» To-do item
Would you please return the lines of the entries below starting at the line that has "appearance of a" and ending at the line that has "Soft and non-slip", both included, exactly as they are?

» Records for processing
--------

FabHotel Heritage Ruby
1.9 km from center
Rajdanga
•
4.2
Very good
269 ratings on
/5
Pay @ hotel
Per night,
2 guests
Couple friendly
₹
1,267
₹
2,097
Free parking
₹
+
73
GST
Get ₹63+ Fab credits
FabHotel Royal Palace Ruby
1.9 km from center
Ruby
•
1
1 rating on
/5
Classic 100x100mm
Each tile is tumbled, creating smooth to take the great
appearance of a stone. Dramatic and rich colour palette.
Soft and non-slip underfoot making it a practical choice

--------

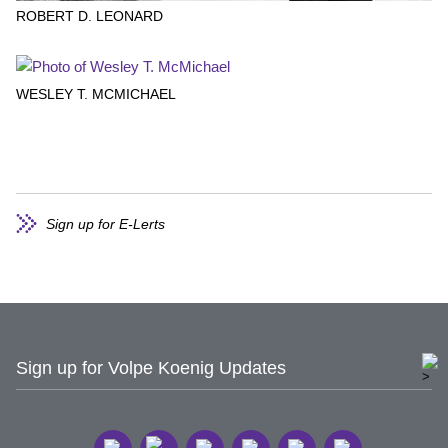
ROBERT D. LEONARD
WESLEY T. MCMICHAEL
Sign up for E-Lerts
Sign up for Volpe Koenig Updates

--------

» Result of this task
appearance of a stone. Dramatic and rich colour palette.
Soft and non-slip underfoot making it a practical choice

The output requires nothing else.